The timing associated with the Monday employee letter is the most striking feature. The 560 workers who signed a letter to Photosi on Monday morning, were employees of the company that signed the agreement and were asking Photosi to reject it.
That creates a stark and uncomfortable contrast that Photos will be asked to address in town halls, press conferences, and in court in the Musk v. Altman if the question of the position of Google’s principles of AI is consistent with the evidence.
Google has never confirmed the specific terms of its Pentagon AI involvement, and the “any legitimate government purpose” framing comes from one anonymous source reported by The Information.
The employee letter and the Pentagon agreement together define the fault line that all major AI companies are now navigating.
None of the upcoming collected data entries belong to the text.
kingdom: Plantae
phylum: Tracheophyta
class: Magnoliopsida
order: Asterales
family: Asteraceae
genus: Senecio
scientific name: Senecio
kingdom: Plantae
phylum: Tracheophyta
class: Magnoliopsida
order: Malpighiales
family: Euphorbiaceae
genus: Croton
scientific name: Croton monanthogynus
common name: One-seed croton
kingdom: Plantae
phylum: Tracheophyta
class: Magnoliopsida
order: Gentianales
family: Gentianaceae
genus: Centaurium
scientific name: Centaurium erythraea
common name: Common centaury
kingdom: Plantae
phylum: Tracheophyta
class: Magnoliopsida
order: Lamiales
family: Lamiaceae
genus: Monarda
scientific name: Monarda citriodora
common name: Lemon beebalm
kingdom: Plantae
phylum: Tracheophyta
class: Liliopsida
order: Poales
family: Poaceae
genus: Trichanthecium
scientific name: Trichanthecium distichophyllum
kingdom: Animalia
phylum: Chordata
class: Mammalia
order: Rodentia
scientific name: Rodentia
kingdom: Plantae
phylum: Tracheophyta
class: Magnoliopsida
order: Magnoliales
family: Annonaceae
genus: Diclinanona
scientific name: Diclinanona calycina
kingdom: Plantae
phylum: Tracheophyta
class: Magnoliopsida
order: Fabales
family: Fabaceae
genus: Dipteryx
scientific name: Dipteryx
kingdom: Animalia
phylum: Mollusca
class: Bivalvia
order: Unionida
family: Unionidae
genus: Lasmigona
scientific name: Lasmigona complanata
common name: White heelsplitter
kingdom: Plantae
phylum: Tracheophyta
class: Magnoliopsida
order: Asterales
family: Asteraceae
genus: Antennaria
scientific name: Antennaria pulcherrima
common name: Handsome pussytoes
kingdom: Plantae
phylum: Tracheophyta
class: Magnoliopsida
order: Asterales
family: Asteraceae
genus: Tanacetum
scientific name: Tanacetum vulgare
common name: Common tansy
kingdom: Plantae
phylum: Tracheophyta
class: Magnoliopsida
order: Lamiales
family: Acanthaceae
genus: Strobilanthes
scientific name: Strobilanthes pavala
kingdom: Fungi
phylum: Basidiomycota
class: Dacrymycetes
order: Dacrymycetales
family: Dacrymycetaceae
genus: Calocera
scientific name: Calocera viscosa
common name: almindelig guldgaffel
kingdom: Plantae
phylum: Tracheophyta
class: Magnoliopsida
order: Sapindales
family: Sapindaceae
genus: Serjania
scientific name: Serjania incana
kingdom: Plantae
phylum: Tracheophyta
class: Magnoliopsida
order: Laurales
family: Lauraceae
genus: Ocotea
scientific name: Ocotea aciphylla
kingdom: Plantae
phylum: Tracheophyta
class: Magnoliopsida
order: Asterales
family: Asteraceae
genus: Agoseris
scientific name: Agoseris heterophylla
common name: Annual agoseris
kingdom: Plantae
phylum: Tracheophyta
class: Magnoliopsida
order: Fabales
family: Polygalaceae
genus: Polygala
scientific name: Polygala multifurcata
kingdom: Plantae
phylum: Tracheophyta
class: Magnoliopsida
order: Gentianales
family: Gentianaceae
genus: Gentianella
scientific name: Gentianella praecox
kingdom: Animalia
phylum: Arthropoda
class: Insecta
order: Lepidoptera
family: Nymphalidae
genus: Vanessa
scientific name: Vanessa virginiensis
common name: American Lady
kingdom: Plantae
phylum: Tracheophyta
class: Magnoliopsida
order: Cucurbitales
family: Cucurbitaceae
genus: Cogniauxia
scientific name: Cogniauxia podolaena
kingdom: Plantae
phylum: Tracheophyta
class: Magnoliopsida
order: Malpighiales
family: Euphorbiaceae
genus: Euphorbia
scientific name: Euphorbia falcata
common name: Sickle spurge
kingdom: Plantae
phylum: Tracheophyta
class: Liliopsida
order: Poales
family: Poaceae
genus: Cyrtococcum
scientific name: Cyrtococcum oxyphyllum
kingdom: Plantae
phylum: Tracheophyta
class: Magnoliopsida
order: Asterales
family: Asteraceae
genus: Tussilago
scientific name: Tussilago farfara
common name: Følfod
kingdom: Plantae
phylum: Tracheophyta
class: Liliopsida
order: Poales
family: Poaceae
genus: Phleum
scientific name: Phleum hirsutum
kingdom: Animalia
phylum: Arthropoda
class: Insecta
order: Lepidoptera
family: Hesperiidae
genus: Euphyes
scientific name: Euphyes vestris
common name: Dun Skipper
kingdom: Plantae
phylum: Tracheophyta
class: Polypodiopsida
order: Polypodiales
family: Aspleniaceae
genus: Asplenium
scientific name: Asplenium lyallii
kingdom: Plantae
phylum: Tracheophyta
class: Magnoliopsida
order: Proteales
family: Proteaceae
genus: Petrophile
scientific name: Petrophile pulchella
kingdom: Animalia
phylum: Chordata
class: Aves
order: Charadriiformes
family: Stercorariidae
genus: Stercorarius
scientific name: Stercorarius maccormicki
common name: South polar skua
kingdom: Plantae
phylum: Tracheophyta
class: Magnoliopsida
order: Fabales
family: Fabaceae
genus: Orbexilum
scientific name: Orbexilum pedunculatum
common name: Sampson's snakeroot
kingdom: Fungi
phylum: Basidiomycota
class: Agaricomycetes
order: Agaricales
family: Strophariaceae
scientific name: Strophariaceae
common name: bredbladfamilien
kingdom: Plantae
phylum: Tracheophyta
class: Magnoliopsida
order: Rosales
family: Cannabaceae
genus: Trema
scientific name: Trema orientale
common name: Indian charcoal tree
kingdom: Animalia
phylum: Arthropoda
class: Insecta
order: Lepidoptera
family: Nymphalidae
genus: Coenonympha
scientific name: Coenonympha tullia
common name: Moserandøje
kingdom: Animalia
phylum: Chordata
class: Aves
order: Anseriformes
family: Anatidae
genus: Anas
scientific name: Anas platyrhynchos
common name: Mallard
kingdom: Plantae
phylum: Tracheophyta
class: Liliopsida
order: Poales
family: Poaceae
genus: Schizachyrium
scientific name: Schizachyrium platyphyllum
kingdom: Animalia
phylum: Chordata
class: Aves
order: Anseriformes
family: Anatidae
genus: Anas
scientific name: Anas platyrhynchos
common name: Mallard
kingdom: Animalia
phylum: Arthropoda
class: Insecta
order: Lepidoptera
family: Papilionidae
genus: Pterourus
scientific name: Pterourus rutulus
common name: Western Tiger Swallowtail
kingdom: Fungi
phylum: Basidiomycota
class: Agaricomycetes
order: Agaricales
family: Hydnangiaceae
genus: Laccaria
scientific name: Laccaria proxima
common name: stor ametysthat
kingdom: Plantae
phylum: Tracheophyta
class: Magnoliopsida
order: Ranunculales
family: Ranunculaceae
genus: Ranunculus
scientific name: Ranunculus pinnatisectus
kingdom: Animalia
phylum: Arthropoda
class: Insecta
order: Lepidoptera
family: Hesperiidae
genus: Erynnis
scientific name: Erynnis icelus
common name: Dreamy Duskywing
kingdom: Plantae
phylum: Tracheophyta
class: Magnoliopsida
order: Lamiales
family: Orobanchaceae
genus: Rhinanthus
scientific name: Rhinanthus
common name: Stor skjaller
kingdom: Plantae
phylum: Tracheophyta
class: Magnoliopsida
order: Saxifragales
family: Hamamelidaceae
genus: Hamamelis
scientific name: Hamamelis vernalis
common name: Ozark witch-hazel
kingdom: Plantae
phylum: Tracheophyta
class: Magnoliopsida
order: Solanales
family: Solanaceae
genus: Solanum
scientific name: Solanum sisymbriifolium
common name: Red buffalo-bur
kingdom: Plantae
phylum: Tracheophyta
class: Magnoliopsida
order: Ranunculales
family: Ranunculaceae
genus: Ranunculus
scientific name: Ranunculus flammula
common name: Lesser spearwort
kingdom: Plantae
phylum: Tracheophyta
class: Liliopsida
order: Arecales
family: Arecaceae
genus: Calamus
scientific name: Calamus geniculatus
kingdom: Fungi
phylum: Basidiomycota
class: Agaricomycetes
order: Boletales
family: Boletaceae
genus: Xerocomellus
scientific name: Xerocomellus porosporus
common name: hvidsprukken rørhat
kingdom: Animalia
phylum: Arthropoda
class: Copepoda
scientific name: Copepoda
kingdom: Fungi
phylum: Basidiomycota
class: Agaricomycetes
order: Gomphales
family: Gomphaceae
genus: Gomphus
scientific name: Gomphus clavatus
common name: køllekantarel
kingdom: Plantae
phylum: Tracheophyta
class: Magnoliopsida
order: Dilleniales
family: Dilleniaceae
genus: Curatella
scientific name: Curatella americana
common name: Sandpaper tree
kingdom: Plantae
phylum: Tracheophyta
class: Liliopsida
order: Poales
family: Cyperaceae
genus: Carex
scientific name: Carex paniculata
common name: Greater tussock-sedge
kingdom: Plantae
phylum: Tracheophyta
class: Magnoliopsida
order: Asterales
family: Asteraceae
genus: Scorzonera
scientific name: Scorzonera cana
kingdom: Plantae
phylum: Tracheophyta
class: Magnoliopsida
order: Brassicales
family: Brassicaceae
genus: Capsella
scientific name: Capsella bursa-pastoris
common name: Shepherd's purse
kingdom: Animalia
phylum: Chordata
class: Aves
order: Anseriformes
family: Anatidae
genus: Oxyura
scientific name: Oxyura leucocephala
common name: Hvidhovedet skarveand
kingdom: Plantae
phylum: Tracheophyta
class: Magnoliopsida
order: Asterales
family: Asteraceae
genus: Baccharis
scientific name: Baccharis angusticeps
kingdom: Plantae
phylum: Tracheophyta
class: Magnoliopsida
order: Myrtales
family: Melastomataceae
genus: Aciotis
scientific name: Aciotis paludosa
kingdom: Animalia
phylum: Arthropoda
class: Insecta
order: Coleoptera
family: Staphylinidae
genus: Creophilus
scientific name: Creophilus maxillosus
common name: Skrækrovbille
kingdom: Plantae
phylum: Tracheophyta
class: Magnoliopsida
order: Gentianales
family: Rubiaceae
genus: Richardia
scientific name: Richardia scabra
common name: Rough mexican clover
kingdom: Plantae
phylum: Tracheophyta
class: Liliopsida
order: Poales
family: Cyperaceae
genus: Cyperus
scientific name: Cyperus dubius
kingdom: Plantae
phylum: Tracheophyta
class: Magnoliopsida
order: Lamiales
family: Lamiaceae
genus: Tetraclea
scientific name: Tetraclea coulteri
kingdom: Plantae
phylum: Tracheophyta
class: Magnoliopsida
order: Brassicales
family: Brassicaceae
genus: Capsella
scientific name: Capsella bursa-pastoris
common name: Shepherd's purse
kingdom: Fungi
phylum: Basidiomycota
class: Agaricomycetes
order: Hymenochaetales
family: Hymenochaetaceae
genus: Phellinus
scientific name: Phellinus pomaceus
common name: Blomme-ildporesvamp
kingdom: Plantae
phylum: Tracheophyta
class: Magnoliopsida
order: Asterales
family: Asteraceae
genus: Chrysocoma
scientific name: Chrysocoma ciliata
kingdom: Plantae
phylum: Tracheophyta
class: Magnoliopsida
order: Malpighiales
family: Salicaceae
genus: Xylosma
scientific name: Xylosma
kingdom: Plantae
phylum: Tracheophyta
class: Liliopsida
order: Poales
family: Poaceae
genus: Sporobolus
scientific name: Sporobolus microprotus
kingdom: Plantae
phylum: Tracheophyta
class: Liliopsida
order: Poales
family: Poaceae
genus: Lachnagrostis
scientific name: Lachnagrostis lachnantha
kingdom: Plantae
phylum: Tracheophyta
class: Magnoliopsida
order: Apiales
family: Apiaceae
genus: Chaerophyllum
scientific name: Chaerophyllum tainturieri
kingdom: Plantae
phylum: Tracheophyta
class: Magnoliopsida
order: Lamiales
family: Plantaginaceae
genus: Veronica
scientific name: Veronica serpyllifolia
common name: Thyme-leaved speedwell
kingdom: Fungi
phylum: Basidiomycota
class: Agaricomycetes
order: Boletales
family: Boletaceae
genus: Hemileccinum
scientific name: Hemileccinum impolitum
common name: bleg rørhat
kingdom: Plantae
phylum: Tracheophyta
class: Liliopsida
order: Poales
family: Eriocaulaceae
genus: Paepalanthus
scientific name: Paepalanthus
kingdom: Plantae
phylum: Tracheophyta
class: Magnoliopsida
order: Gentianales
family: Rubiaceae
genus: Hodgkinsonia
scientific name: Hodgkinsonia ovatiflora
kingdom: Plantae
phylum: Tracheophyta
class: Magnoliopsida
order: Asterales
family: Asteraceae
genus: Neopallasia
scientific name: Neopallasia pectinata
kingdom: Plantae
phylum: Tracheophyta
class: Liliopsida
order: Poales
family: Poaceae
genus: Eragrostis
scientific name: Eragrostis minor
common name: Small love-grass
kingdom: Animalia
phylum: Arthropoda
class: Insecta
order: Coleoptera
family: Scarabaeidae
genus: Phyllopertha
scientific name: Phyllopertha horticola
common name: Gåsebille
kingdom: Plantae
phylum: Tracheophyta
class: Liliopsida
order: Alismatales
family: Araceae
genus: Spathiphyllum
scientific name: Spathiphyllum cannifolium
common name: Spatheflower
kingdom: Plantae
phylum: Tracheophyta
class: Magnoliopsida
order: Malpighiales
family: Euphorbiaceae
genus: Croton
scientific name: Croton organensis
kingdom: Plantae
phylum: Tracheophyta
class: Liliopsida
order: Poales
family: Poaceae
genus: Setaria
On the other hand: the US government’s need for AI capabilities is not limited to classified military use.
On the other hand: published AI ethics accepted by companies, partly in response to the controversy of Project Maven of 2018, which commits to avoid AI weapons without human supervision. Anthropic chose its principles and was blacklisted.
OpenAI and Google seem to have chosen contracts. Whether that option is temporary, commercially reversible, or permanent will depend on how the political landscape unfolds, and whether the 560 signatories to Monday’s letter, and those who may join them, can change the numbers internally.